WHAT IS REQUIRED
Each line from the one containing "doctors office (63)" through the end of the records below must be repeated exactly, and no other line.

DATA SHOWN
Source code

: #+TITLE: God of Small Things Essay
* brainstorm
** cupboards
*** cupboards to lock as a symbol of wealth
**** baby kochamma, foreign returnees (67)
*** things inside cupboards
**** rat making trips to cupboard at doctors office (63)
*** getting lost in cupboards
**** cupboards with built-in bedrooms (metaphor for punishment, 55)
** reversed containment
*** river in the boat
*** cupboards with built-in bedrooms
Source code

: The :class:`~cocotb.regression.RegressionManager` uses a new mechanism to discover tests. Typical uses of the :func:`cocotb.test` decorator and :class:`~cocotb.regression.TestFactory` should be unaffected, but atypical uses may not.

SOLUTION TO THE PROBLEM
**** rat making trips to cupboard at doctors office (63)
*** getting lost in cupboards
**** cupboards with built-in bedrooms (metaphor for punishment, 55)
** reversed containment
*** river in the boat
*** cupboards with built-in bedrooms
Source code

: The :class:`~cocotb.regression.RegressionManager` uses a new mechanism to discover tests. Typical uses of the :func:`cocotb.test` decorator and :class:`~cocotb.regression.TestFactory` should be unaffected, but atypical uses may not.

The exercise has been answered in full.